How safe are driverless cars?
First of all, the technology behind driverless cars is still undergoing a lot of development. This means that there are still a lot of issues to be sorted out. Already, there have been several accidents during testing, including one that resulted in a fatality, but some of these accidents were a result of driver error.
That being said, several driverless car makers, including Google, are programming their cars not to take any form of action such as accelerating, braking or changing lanes unless there is a hundred percent certainty that the action is safe and will not result in an accident.

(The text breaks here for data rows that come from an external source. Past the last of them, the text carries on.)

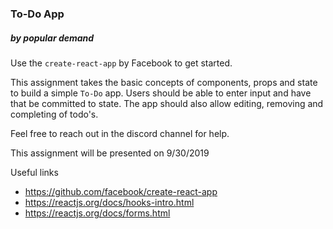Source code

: ### To-Do App
##### by popular demand

Use the `create-react-app` by Facebook to get started.

This assignment takes the basic concepts of components, props and state to build a simple `To-Do` app.  Users should be able to enter input and have that be committed to state.  The app should also allow editing, removing and completing of todo's.  

Feel free to reach out in the discord channel for help.

This assignment will be presented on 9/30/2019

Useful links
- https://github.com/facebook/create-react-app
- https://reactjs.org/docs/hooks-intro.html
- https://reactjs.org/docs/forms.html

In theory, this ensures a safe and secure drive as long as the onboard electronics, computer and sensors all work as intended, and also as long as there is no unpredictable action by other road users. This emphasizes, rather than negates, the position of adequate car insurance to cover for any liability, even though insurance premiums might drop significantly once these cars have been proven to be beyond any doubt safer than manned vehicles.
What are the advantages of driverless cars?

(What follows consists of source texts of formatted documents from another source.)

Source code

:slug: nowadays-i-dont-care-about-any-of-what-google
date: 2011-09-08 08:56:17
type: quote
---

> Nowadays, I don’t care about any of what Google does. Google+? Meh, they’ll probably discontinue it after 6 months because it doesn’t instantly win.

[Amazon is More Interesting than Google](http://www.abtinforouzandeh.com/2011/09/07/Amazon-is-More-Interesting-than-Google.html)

The biggest and most obvious advantage of driverless cars is safety. This safety advantage is emphasized by the following points:
- Faster reaction times: A driverless car has the advantage of being able to react faster than any human driver would. In less than it takes to blink an eye, a driverless car can identify a potential hazard and take action accordingly.

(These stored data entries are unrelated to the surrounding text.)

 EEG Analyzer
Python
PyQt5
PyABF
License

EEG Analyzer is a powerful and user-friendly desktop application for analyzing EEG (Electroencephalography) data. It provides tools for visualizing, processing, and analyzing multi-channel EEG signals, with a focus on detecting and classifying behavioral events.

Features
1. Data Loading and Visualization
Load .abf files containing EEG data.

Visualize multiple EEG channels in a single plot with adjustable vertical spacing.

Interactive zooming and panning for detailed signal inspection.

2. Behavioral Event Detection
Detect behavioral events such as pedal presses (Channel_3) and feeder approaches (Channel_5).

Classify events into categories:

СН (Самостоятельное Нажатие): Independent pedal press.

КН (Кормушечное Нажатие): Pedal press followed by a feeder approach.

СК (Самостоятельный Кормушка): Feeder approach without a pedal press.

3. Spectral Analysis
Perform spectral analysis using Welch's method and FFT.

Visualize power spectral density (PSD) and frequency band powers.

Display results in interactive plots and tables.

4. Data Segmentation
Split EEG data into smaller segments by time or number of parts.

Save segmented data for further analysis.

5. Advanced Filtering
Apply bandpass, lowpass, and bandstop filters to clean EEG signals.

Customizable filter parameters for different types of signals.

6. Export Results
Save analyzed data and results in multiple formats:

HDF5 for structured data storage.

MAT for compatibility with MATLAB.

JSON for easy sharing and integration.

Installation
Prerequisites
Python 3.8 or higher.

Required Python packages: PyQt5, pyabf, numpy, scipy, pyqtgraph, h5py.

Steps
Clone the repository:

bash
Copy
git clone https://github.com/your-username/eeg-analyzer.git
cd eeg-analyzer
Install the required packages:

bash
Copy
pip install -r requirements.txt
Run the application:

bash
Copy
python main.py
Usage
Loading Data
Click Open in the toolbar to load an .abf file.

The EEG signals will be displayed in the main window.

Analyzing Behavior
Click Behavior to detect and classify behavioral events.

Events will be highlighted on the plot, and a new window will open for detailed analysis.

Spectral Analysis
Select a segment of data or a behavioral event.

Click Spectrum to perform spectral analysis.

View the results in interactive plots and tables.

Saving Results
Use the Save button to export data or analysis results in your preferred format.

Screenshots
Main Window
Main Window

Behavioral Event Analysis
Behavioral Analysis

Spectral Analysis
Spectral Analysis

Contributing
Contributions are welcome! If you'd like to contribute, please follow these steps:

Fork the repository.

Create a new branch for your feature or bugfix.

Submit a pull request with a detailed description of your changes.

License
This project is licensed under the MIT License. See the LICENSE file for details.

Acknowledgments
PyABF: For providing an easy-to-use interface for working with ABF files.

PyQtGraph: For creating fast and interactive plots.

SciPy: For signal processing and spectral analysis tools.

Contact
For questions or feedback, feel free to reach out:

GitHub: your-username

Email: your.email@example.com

- Smarter decisions making: A human driver may not be able to analyze and make a decision in the split second it takes an accident to occur. Driverless cars, on the other hand, make use of extremely fast computers to analyze road situations and decide on the best possible move.
- More efficient drivers: A huge percentage of road accidents can be traced to driver error. Everything from fatigue to drunk driving and ignoring road rules can cause a fatal accident. Computers don’t have these problems. Not only do they obey traffic laws and warning signs, they are also not capable of the excitement and emotion associated with road rages, car races and other forms of bad driving that cause accidents.
Another advantage of driverless cars is efficiency. Driverless cars will be able to provide better fuel efficiency, better road efficiency and better time management. The usual chaos that normally occurs as a result of hundreds of drivers on the same road, ignoring safety rules, not maintaining consistent speed and not allowing for the proper flow of traffic will be eliminated.
Better for disabled people –
Driverless cars bring a whole new opportunity for freedom to people who have movement-restricting disabilities such as the blind or those otherwise unable to drive. Because the car is essentially doing the driving, these individuals will be able to move about more freely without having to depend on someone all the time.
Driverless cars will also provide an advantage to the elderly who no longer have the speed and reflexes needed to drive safely on the crowded highways.
The advantages of driverless cars are too numerous to fully cover here but suffice it to say that it will change the landscape of the automobile industry the world over.
What are the disadvantages of driverless cars?
No matter how good a thing is, there is always a flipside, and the advent of driverless cars is no exception. First of all, any technological advancement is bound to have an economic impact and driverless cars will too. This is because most of the driving jobs done by humans such as truck driving, taxis and chauffeuring will be taken over by AI.
Here are some of the adverse effects driverless cars are bound to have:
- Economic impact due to job losses
- High cost of cars due to high tech features
- Legal and ethical difficulties
- Human error
As you can see, there is still a long way to go before driverless cars become available to the public. All we can do as we wait is simply envisage the feeling of moving about in a car that drives itself.